# outdooor rocks



## logan22 (Sep 6, 2010)

i got some large river rocks from a creek near my house!! i boiled them in hot water before puttin them in my tank..they give my tank a nice natural feel..can this harm my tank water or my fish?


----------



## couch (Apr 22, 2010)

pour vinegar on them and if it bubbles take them out. If nothing happens then they are safe.


----------



## Diztrbd1 (Apr 21, 2010)

long as you boiled them and cleaned them & the vinegar test, you should be ok


----------



## logan22 (Sep 6, 2010)

i didnt put vinigar on them but i boiled them for 20 minutes..wont that kill all the bactiera?


----------



## gklaw (May 31, 2010)

Picked my up from from construction work on from a pile on the way to Squamish. Flushed and scrub the dirt off and straight into my tank. Three months or so. So far so good. Guess I am lucky


----------



## Diztrbd1 (Apr 21, 2010)

gklaw said:


> Picked my up from from construction work on from a pile on the way to Squamish. Flushed and scrub the dirt off and straight into my tank. Three months or so. So far so good. Guess I am lucky


Same here, cept I was in Langley lol

logan, the vinegar test to see if it has calcium in it, which you don't want as it will change the hardness and Ph. This article might help you out:
Can I Use Outdoor Gravel in My Aquarium?

.


----------



## effox (Apr 21, 2010)

Definitely do a vinegar test. It doesn't take much if it will react with white little bubbles.


----------



## cichlid (Jul 30, 2010)

ya same here, I never boiled my rocks, then again I have cichlids, so the need hard water and and high PH anyway. lol


----------



## pistolpete (May 2, 2010)

Just post a picture of the rocks on here and we'll be able to tell you whether it's safe. Practically all rocks are fine. Even limestone would be ok if you had african cishlids. 
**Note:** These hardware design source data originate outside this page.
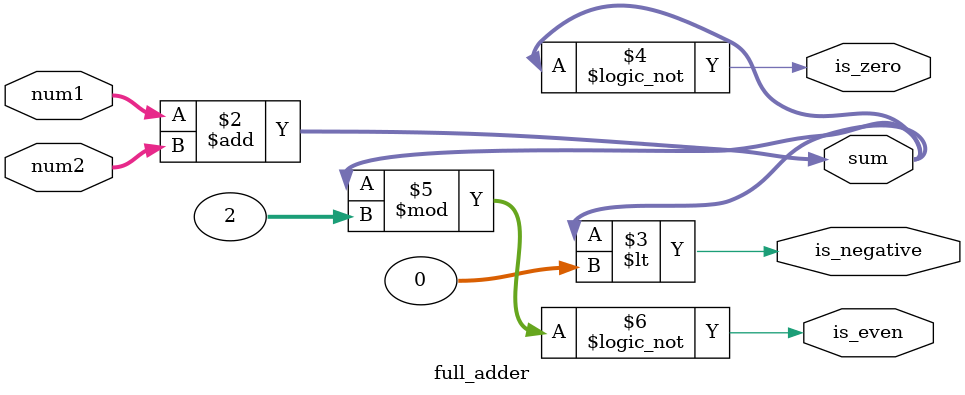
<source format=sv>

parameter N_BITS=8;
module full_adder(
  input logic signed [N_BITS-1:0] num1, input signed [N_BITS-1:0] num2,
  output logic signed [N_BITS-1:0] sum,
  output logic is_negative, is_zero, is_even
);
  always_comb begin
    sum = num1 + num2;
    is_negative = sum < 0;
    is_zero = sum == 0;
    is_even = sum % 2 == 0;
  end
  

endmodule
</source>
The Vinegar test is pretty bogus, because vinegar is a really weak acid and it's hard to tell the occasional bubble formed by a reaction from one escaping from the rock. Testing for the presence of calcium this way is mostly an old wives tale perpetuated by people who've never actually tried it. Yes, if you stick a sea shell, which is pure calcium in vinegar you will notice a few bubbles, but with rocks it's not the way to go.
Just stick with basalts, granites, and slates and you are guaranteed safe.


----------



## cichlid (Jul 30, 2010)

i think the biggest thing to be careful with is iron deposits.


----------



## gimlid (Apr 23, 2010)

Iron will show as a reddish colour I am told


----------